» Material for this task
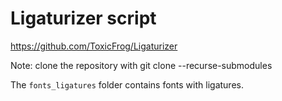 # Ligaturizer script #

https://github.com/ToxicFrog/Ligaturizer

Note: clone the repository with git clone --recurse-submodules

The `fonts_ligatures` folder contains fonts with ligatures.
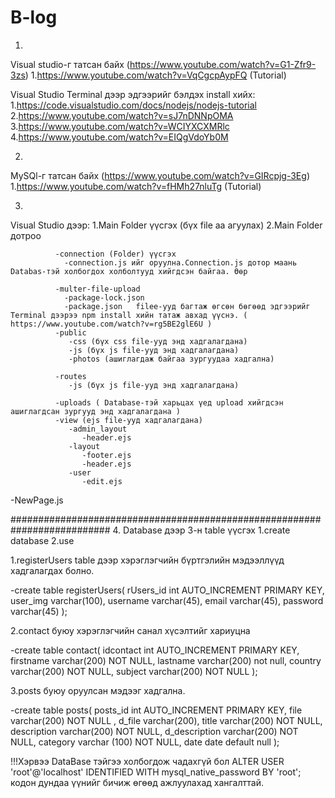 # B-log


1.
Visual studio-г татсан байх (https://www.youtube.com/watch?v=G1-Zfr9-3zs)
1.https://www.youtube.com/watch?v=VqCgcpAypFQ        (Tutorial)



Visual Studio Terminal дээр эдгээрийг бэлдэх install хийх:
1.https://code.visualstudio.com/docs/nodejs/nodejs-tutorial
2.https://www.youtube.com/watch?v=sJ7nDNNpOMA
3.https://www.youtube.com/watch?v=WCIYXCXMRlc
4.https://www.youtube.com/watch?v=EIQgVdoYb0M



2.
MySQl-г татсан байх (https://www.youtube.com/watch?v=GIRcpjg-3Eg)
1.https://www.youtube.com/watch?v=fHMh27nluTg         (Tutorial)






3.
Visual Studio дээр:
1.Main Folder үүсгэх (бүх file aa агуулах)
2.Main Folder дотроо 

               
              -connection (Folder) үүсгэх
                -connection.js ийг оруулна.Connection.js дотор маань Databas-тэй холбогдох холболтууд хийгдсэн байгаа. Өөр
                
              -multer-file-upload  
                -package-lock.json
                -package.json   fileе-ууд багтаж өгсөн бөгөөд эдгээрийг Terminal дээрээ npm install хийн татаж авхад үүснэ. ( https://www.youtube.com/watch?v=rg5BE2glE6U )
              -public
                 -css (бүх css file-ууд энд хадгалагдана)
                 -js (бүх js file-ууд энд хадгалагдана)
                 -photos (ашиглагдаж байгаа зургуудаа хадгална)
                 
              -routes
                 -js (бүх js file-ууд энд хадгалагдана)
        
              -uploads ( Database-тэй харьцах үед upload хийгдсэн ашиглагдсан зургууд энд хадгалагдана )
              -view (ejs file-ууд хадгалагдана)
                 -admin_layout
                    -header.ejs
                 -layout
                    -footer.ejs
                    -header.ejs
                 -user
                    -edit.ejs
                 
   -NewPage.js







##########################################################################
4.
Database дээр 3-н table үүсгэх
1.create database 
2.use 



1.registerUsers table дээр хэрэглэгчийн бүртгэлийн мэдээллүүд хадгалагдах болно.

  -create table registerUsers(
rUsers_id int AUTO_INCREMENT PRIMARY KEY,
user_img varchar(100),
username varchar(45),
email varchar(45),
password varchar(45)
);


2.contact буюу хэрэглэгчийн санал хүсэлтийг хариуцна

  -create table contact(
idcontact int AUTO_INCREMENT PRIMARY KEY,
firstname varchar(200) NOT NULL,
lastname varchar(200) not null,
country varchar(200) NOT NULL,
subject varchar(200) NOT NULL
);


3.posts буюу оруулсан мэдээг хадгална.

-create table posts(
posts_id int AUTO_INCREMENT PRIMARY KEY,
file varchar(200) NOT NULL ,
d_file varchar(200),
title varchar(200) NOT NULL,
description varchar(200) NOT NULL,
d_description varchar(200) NOT NULL,
category varchar (100) NOT NULL,
date  date default null
);
  



!!!Хэрвээ DataBase тэйгээ холбогдож чадахгүй бол ALTER USER 'root'@'localhost' IDENTIFIED WITH mysql_native_password BY 'root';  кодон дундаа үүнийг бичиж өгөөд ажлуулахад хангалттай.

» How to complete this task
Exclude the pictures and give back the rest of the data above exactly as written.

» Solution below
 # Ligaturizer script #

https://github.com/ToxicFrog/Ligaturizer

Note: clone the repository with git clone --recurse-submodules

The `fonts_ligatures` folder contains fonts with ligatures.
 # B-log


1.
Visual studio-г татсан байх (https://www.youtube.com/watch?v=G1-Zfr9-3zs)
1.https://www.youtube.com/watch?v=VqCgcpAypFQ        (Tutorial)



Visual Studio Terminal дээр эдгээрийг бэлдэх install хийх:
1.https://code.visualstudio.com/docs/nodejs/nodejs-tutorial
2.https://www.youtube.com/watch?v=sJ7nDNNpOMA
3.https://www.youtube.com/watch?v=WCIYXCXMRlc
4.https://www.youtube.com/watch?v=EIQgVdoYb0M



2.
MySQl-г татсан байх (https://www.youtube.com/watch?v=GIRcpjg-3Eg)
1.https://www.youtube.com/watch?v=fHMh27nluTg         (Tutorial)






3.
Visual Studio дээр:
1.Main Folder үүсгэх (бүх file aa агуулах)
2.Main Folder дотроо 

               
              -connection (Folder) үүсгэх
                -connection.js ийг оруулна.Connection.js дотор маань Databas-тэй холбогдох холболтууд хийгдсэн байгаа. Өөр
                
              -multer-file-upload  
                -package-lock.json
                -package.json   fileе-ууд багтаж өгсөн бөгөөд эдгээрийг Terminal дээрээ npm install хийн татаж авхад үүснэ. ( https://www.youtube.com/watch?v=rg5BE2glE6U )
              -public
                 -css (бүх css file-ууд энд хадгалагдана)
                 -js (бүх js file-ууд энд хадгалагдана)
                 -photos (ашиглагдаж байгаа зургуудаа хадгална)
                 
              -routes
                 -js (бүх js file-ууд энд хадгалагдана)
        
              -uploads ( Database-тэй харьцах үед upload хийгдсэн ашиглагдсан зургууд энд хадгалагдана )
              -view (ejs file-ууд хадгалагдана)
                 -admin_layout
                    -header.ejs
                 -layout
                    -footer.ejs
                    -header.ejs
                 -user
                    -edit.ejs
                 
   -NewPage.js







##########################################################################
4.
Database дээр 3-н table үүсгэх
1.create database 
2.use 



1.registerUsers table дээр хэрэглэгчийн бүртгэлийн мэдээллүүд хадгалагдах болно.

  -create table registerUsers(
rUsers_id int AUTO_INCREMENT PRIMARY KEY,
user_img varchar(100),
username varchar(45),
email varchar(45),
password varchar(45)
);


2.contact буюу хэрэглэгчийн санал хүсэлтийг хариуцна

  -create table contact(
idcontact int AUTO_INCREMENT PRIMARY KEY,
firstname varchar(200) NOT NULL,
lastname varchar(200) not null,
country varchar(200) NOT NULL,
subject varchar(200) NOT NULL
);


3.posts буюу оруулсан мэдээг хадгална.

-create table posts(
posts_id int AUTO_INCREMENT PRIMARY KEY,
file varchar(200) NOT NULL ,
d_file varchar(200),
title varchar(200) NOT NULL,
description varchar(200) NOT NULL,
d_description varchar(200) NOT NULL,
category varchar (100) NOT NULL,
date  date default null
);
  



!!!Хэрвээ DataBase тэйгээ холбогдож чадахгүй бол ALTER USER 'root'@'localhost' IDENTIFIED WITH mysql_native_password BY 'root';  кодон дундаа үүнийг бичиж өгөөд ажлуулахад хангалттай.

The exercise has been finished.